Les blessures de Fly suscitent consternation et compassion. Ce chien de berger a une plaie béante sous son œil droit et du sang séché dans son pelage. Pour l'Union des paysans, le responsable de ces blessures ne fait pas de doute: un loup sur l'alpage de Halde, où Fly servait de chien de protection des troupeaux.
Le prédateur avait déjà tué plusieurs moutons dans les semaines précédentes. Dans l'invitation à la conférence de presse sur le «lieu du crime», dans le canton de Saint-Gall, on peut lire: «Une nouvelle étape dans l'escalade des relations avec les loups en Suisse a été atteinte avec l'attaque du chien Fly.» Mais tout s'est-il réellement passé ainsi la nuit où les blessures ont été infligées?
Doute sur la responsabilité du loup
Simon Meier, chef du Département chasse du canton de Saint-Gall, considère les événements d'un point de vue neutre. «Les blessures peuvent effectivement avoir été causées par un loup», affirme-t-il. Mais il n'est pas non plus exclu, selon lui, que Fly ait contracté ses blessures en se battant avec ses congénères pour établir la hiérarchie. «Les morsures pourraient donc aussi provenir d'un autre chien.»
Impossible donc, d'établir avec certitude si les blessures proviennent d'un chien ou d'un loup. On a renoncé à une analyse ADN telle qu'elle est effectuée de manière standard après des attaques d'animaux. «Ces tests donnent rarement des résultats lorsqu'ils sont effectués sur des animaux vivants et laissent une trop grande marge d'interprétation», explique Simon Meier. Si l'analyse avait par exemple indiqué qu'un chien était l'agresseur, on ne saurait pas s'il s'agit de l'ADN du chien blessé ou d'un autre chien.
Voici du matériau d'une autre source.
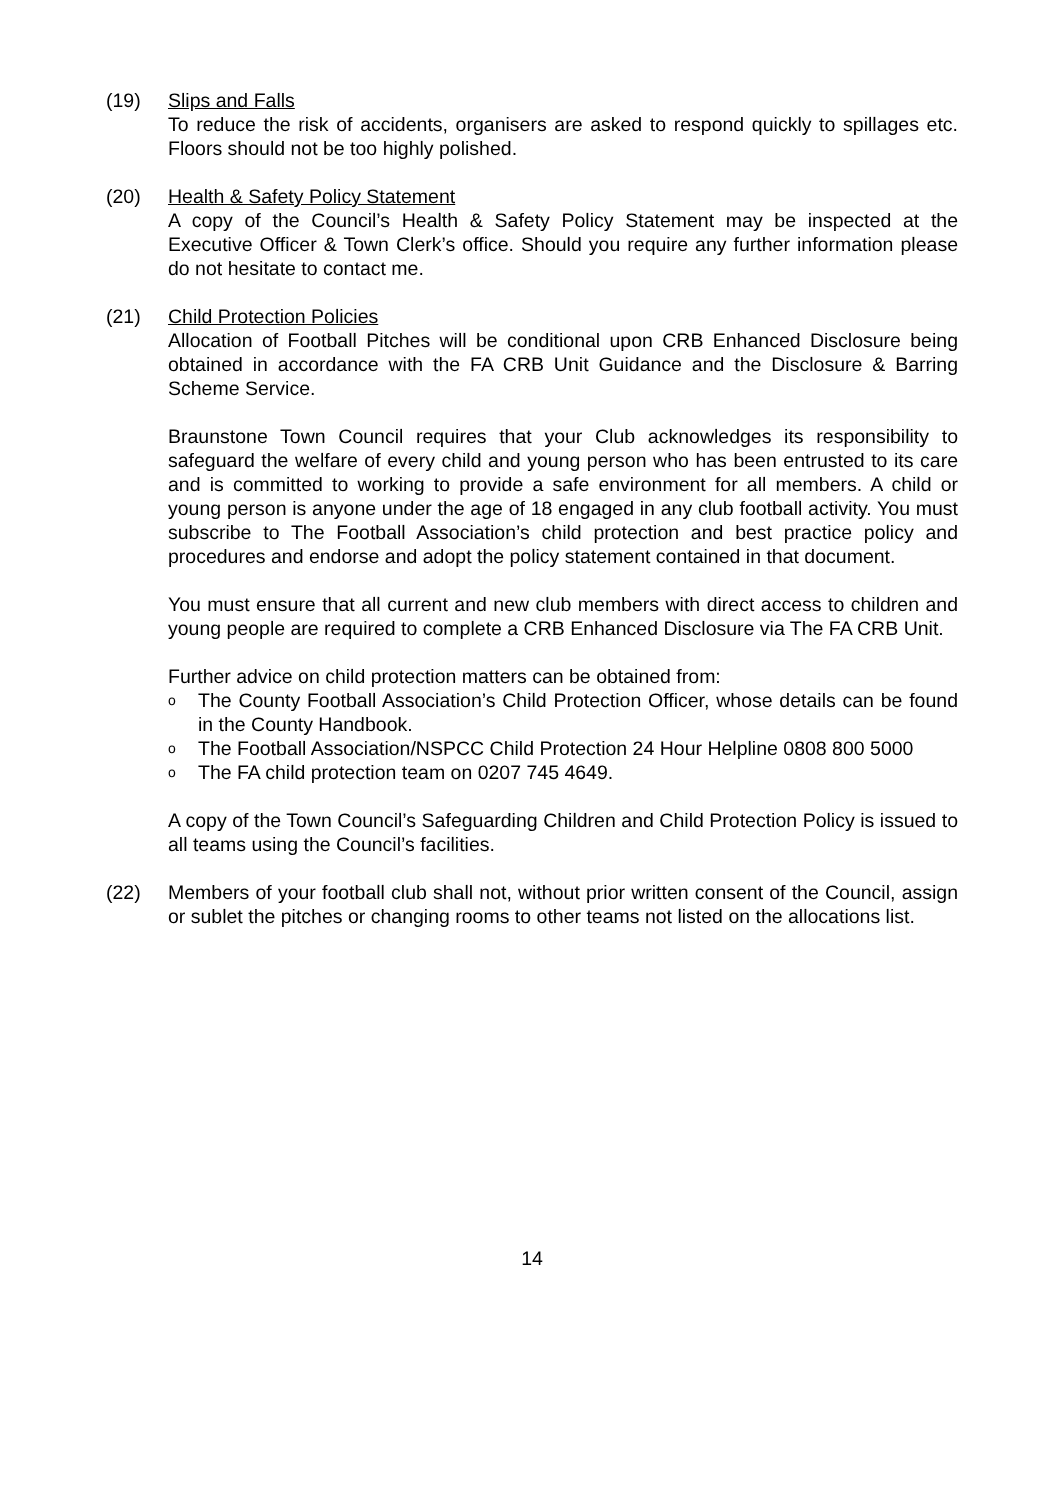(19) Slips and Falls
To reduce the risk of accidents, organisers are asked to respond quickly to spillages etc. Floors should not be too highly polished.
(20) Health & Safety Policy Statement
A copy of the Council’s Health & Safety Policy Statement may be inspected at the Executive Officer & Town Clerk’s office. Should you require any further information please do not hesitate to contact me.
(21) Child Protection Policies
Allocation of Football Pitches will be conditional upon CRB Enhanced Disclosure being obtained in accordance with the FA CRB Unit Guidance and the Disclosure & Barring Scheme Service.
Braunstone Town Council requires that your Club acknowledges its responsibility to safeguard the welfare of every child and young person who has been entrusted to its care and is committed to working to provide a safe environment for all members. A child or young person is anyone under the age of 18 engaged in any club football activity. You must subscribe to The Football Association’s child protection and best practice policy and procedures and endorse and adopt the policy statement contained in that document.
You must ensure that all current and new club members with direct access to children and young people are required to complete a CRB Enhanced Disclosure via The FA CRB Unit.
Further advice on child protection matters can be obtained from:
o The County Football Association’s Child Protection Officer, whose details can be found in the County Handbook.
o The Football Association/NSPCC Child Protection 24 Hour Helpline 0808 800 5000
o The FA child protection team on 0207 745 4649.
A copy of the Town Council’s Safeguarding Children and Child Protection Policy is issued to all teams using the Council’s facilities.
(22) Members of your football club shall not, without prior written consent of the Council, assign or sublet the pitches or changing rooms to other teams not listed on the allocations list.
14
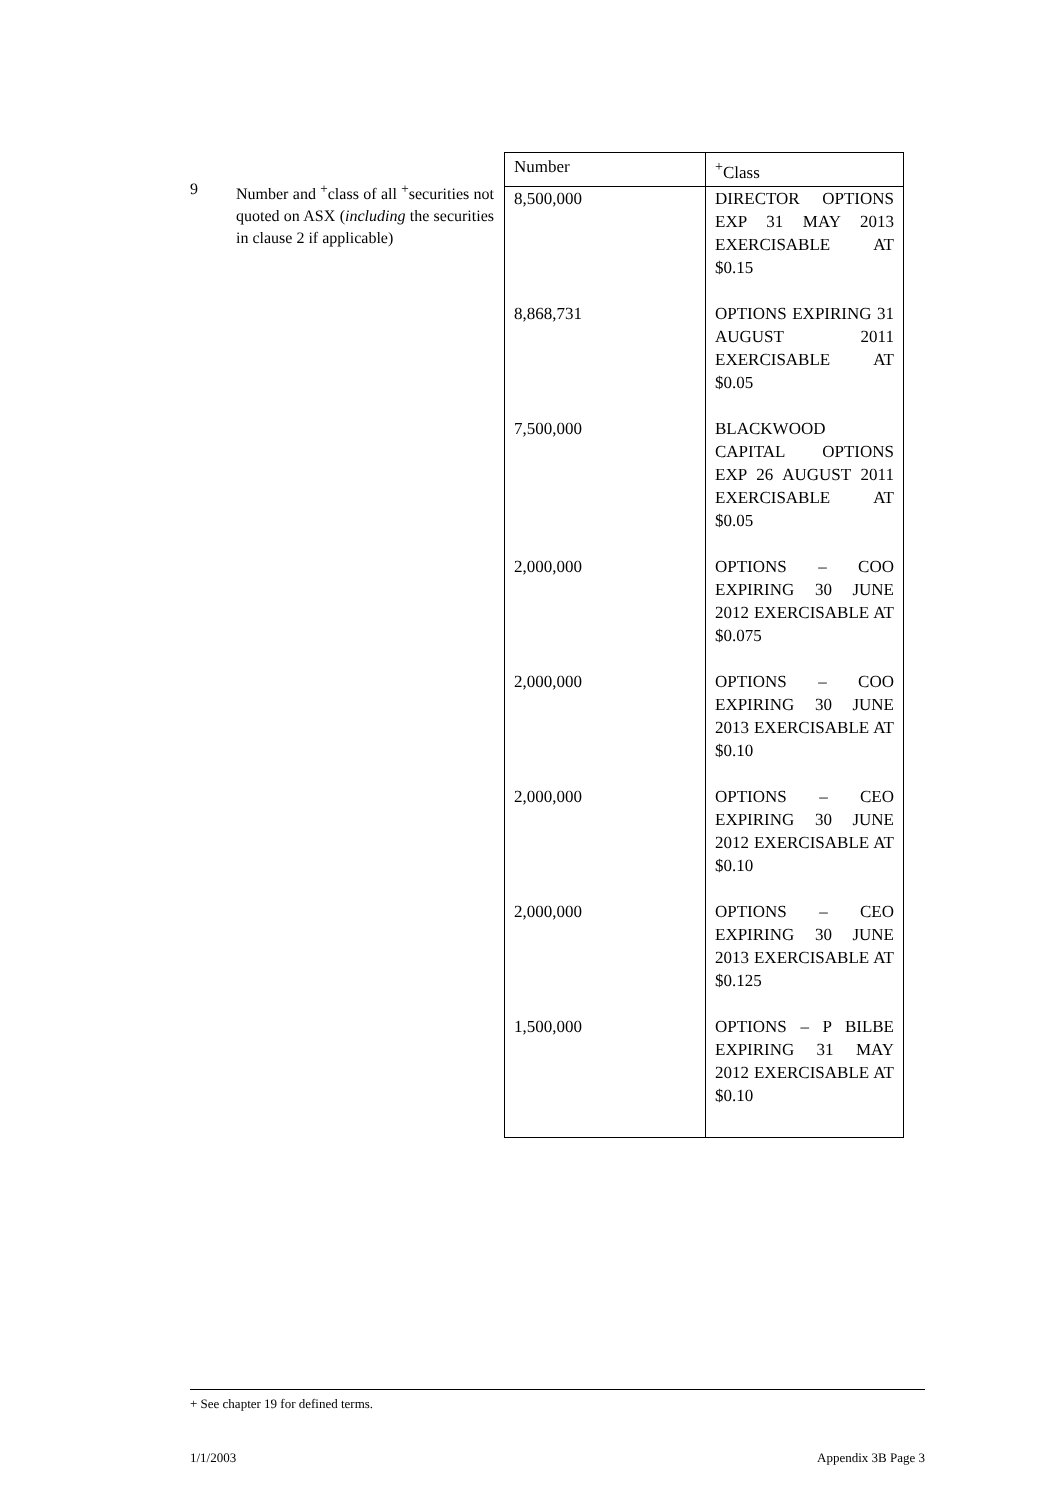9
Number and <sup>+</sup>class of all <sup>+</sup>securities not quoted on ASX (including the securities in clause 2 if applicable)
| Number | <sup>+</sup>Class |
| --- | --- |
| 8,500,000 | DIRECTOR OPTIONS EXP 31 MAY 2013 EXERCISABLE AT $0.15 |
| 8,868,731 | OPTIONS EXPIRING 31 AUGUST 2011 EXERCISABLE AT $0.05 |
| 7,500,000 | BLACKWOOD CAPITAL OPTIONS EXP 26 AUGUST 2011 EXERCISABLE AT $0.05 |
| 2,000,000 | OPTIONS – COO EXPIRING 30 JUNE 2012 EXERCISABLE AT $0.075 |
| 2,000,000 | OPTIONS – COO EXPIRING 30 JUNE 2013 EXERCISABLE AT $0.10 |
| 2,000,000 | OPTIONS – CEO EXPIRING 30 JUNE 2012 EXERCISABLE AT $0.10 |
| 2,000,000 | OPTIONS – CEO EXPIRING 30 JUNE 2013 EXERCISABLE AT $0.125 |
| 1,500,000 | OPTIONS – P BILBE EXPIRING 31 MAY 2012 EXERCISABLE AT $0.10 |
+ See chapter 19 for defined terms.
1/1/2003 Appendix 3B Page 3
En outre, dans le cas où l'agresseur serait un loup, cela ne changerait rien à la procédure: «Légalement, nous ne pouvons pas abattre un loup parce qu'il a blessé un chien de protection sur un alpage.»
«C'est assez culotté»
Martin Keller, président de l'association saint-galloise des éleveurs de moutons, se dit surpris par les déclarations de Simon Meier. «Tout indique assez clairement qu'il s'agit d'un loup, peut-être même de deux.» L'homme travaille depuis 15 ans avec des chiens de protection et a pu observer durant cette période quelques combats de hiérarchie entre eux. Jamais un animal n'est aussi gravement blessé que Fly, à qui il manque trois orteils depuis l'attaque. En outre, le fait qu'aucun des autres chiens ne présente de blessures similaires l'interpelle. «Ces querelles de hiérarchie au sein de la meute ne se déroulent jamais de manière aussi unilatérale.»
Martin Keller remarque aussi que, lorsqu'il a envoyé deux autres chiens de protection en renfort sur place, ceux-ci n'ont montré aucune animosité entre eux. Il précise qu'il les éduque et qu'il travaille avec eux sur l'alpage. «D'après ce que j'ai vu, il est pour moi exclu qu'un autre chien ait pu blesser Fly aussi gravement», affirme-t-il.
Le berger Markus Eberle, qui a trouvé Fly couvert de sang à l'époque, évoque lui aussi la bonne entente entre les chiens: «Il n'y a jamais eu de conflits, ni lors de la garde au pâturage, ni lors de l'alimentation», affirme-t-il.
Pour lui, il ne fait pas de doute qu'un loup se cache derrière cette affaire. Il voit des morsures très souvent et, presque chaque jour, un loup est pris par un piège photographique: «C'est assez culotté de prétendre qu'il n'y avait pas de loup», lance-t-il.